Seven Muslim superheroes who fought injustice before Amulet
We take a look back at some other masked crime fighters who have roots in the Muslim world.
With the arrival of Marvel’s newest Muslim superhero, Amulet—an Arab-American superhero from Dearborn, Michigan — we take a look back at some other masked crime fighters who have roots in the Muslim world.
Amulet is set to join Ms Marvel in the March 1 edition of Magnificent Ms Marvel. Real name Kamala Khan, the 16 year-old American-Pakistani became the first Muslim to headline her own Marvel comic book. She also became the poster child of the anti-Donald Trump protests in 2017. We might be seeing her in live action soon too. Last year, Disney announced that Ms Marvel will be getting her own show on the entertainment’s streaming platform, Disney+.
She will also be a playable character in the upcoming action adventure game, Marvel’s Avengers.
Kismet, Man of Fate
As exciting as Amulet and Ms Marvel’s arrival are to the superhero scene, they aren’t the first Muslim crime fighters to appear in the comic book world. That credit goes to Kismet, Man of Fate. The Algerian fez-rocking hero made his debut in 1944, during the golden age of comic books. Though little is known about Kismet’s origins, we know that he lived in the south of France before the country was overrun by the Nazis. He then hid out in the forest until he emerged as a resistance fighter with scrying powers.
Nightrunner, real name Bilal Alsselah, first appeared in a two-part story in Detective Comics and Batman Annual in 2011. He was created to mirror the social and political situation in the French projects of Clichy-sous-Bois. A French-Algerian raised by a single mother on the outskirts of Paris, Bilal followed in Batman’s footsteps, donning the Nightrunner mask after his friend was mercilessly beaten to death by the police.
A superior parkour and free-run athlete, one of Nightrunner's aliases is the Batman of Paris.
A member of the X-Men since 2002, Sooraya Qadir discovered her ability to turn to a malleable cloud of dust after a slave trader tried to take off her niqab.
The Afghani woman instinctively lashed out at the slaver with her abilities and flayed him alive.
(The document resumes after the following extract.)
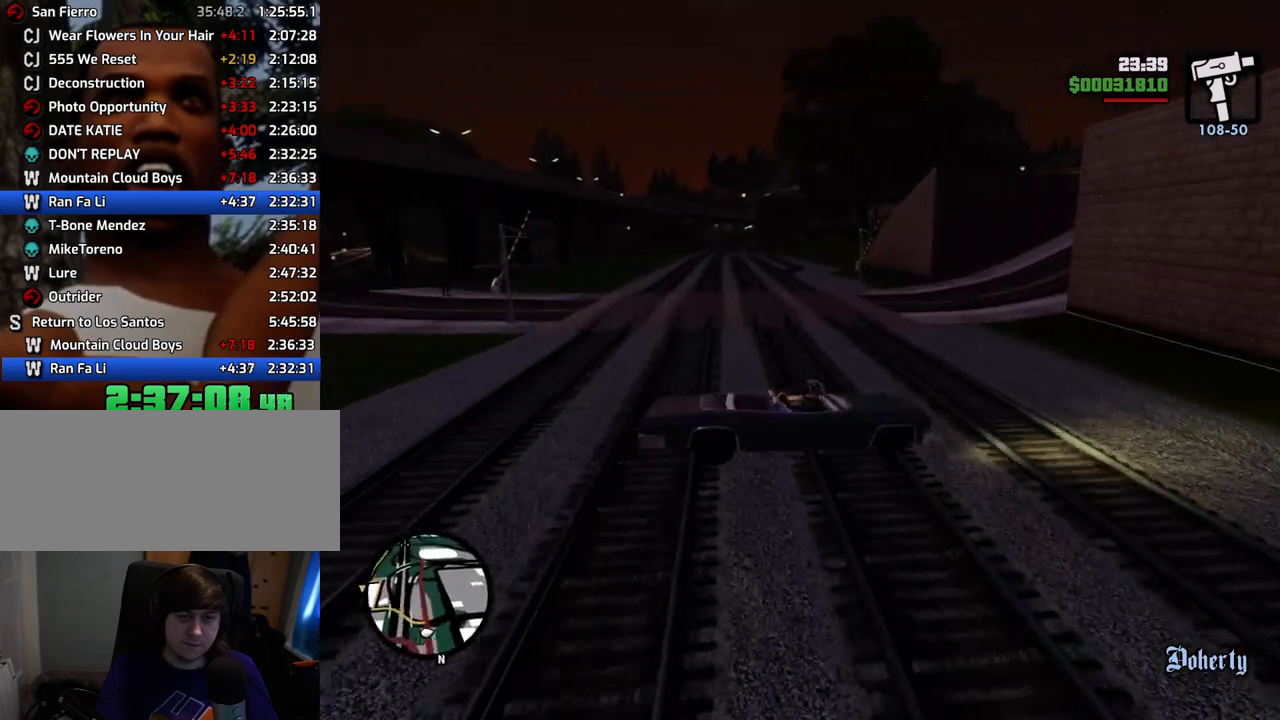
{"keys": ["a", "s"], "mouse": [], "events": [[66, "s", "down"]]}
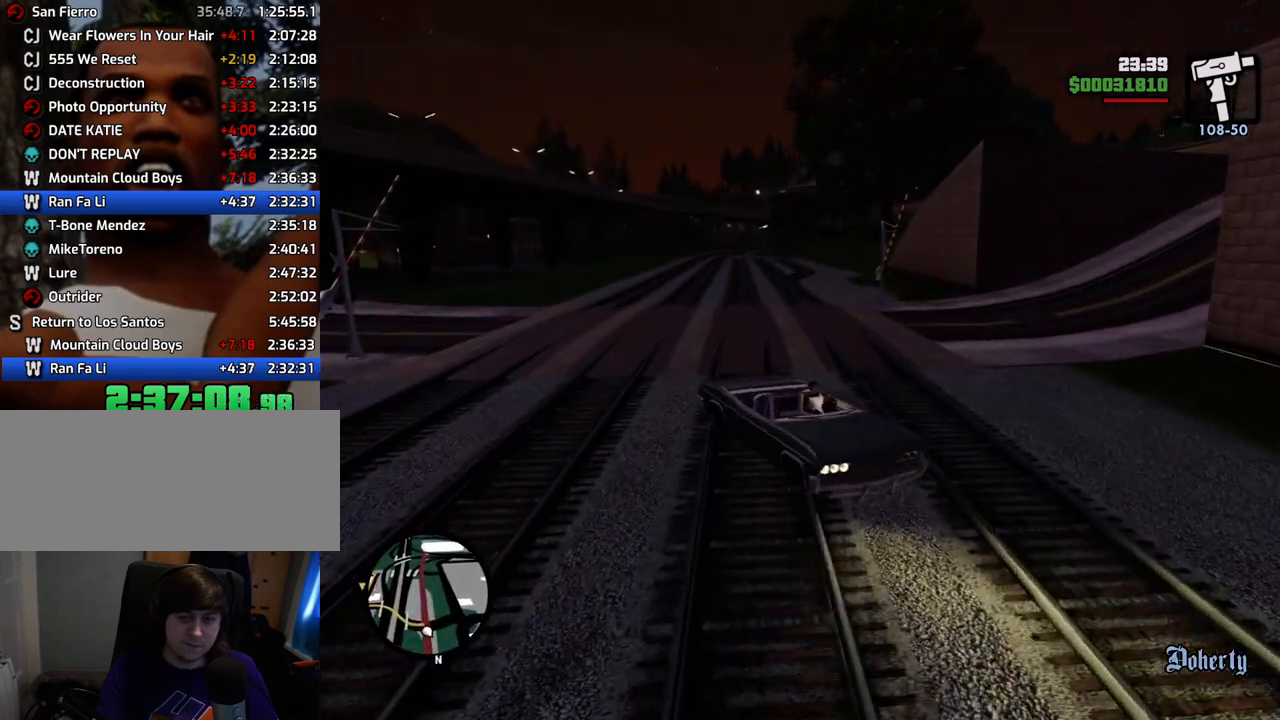
{"keys": ["d", "w"], "mouse": [], "events": [[267, "s", "up"], [417, "a", "up"], [417, "w", "down"], [468, "d", "down"]]}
Her mutant power became the basis of her X-Men codename, Dust. She is currently a member of the Marvel superhero group, Champions.
As cool as Dust and her abilities are, she wasn’t the first mutant to join the X-Men. Meet Monet St Croix or M, whose super strength gives her the ability to lift buses or snap streetlights like toothpicks. She can even withstand direct blows from the Hulk and has healing abilities. She is also known to have a genius-level intellect. She first appeared in X-Men family of books in 1994.
Kahina Eskandari first appeared in the world of DC comics in 1994. She is a Palestinian ferrokinetic, who can move and shape metals at will. Her origins are uncertain as she often gives conflicting accounts. As Iron Butterfly, she is the field commander of the superhero group, the Shadow Cabinet.
Also hailing from Dearborn, Michigan, is Simon Baz, the first Muslim member of the Green Lantern Corps. The Lebanese-American joined the extraterrestrial police force in 2012 after Hal Jordan, portrayed by Ryan Reynolds in the 2011 film, quit.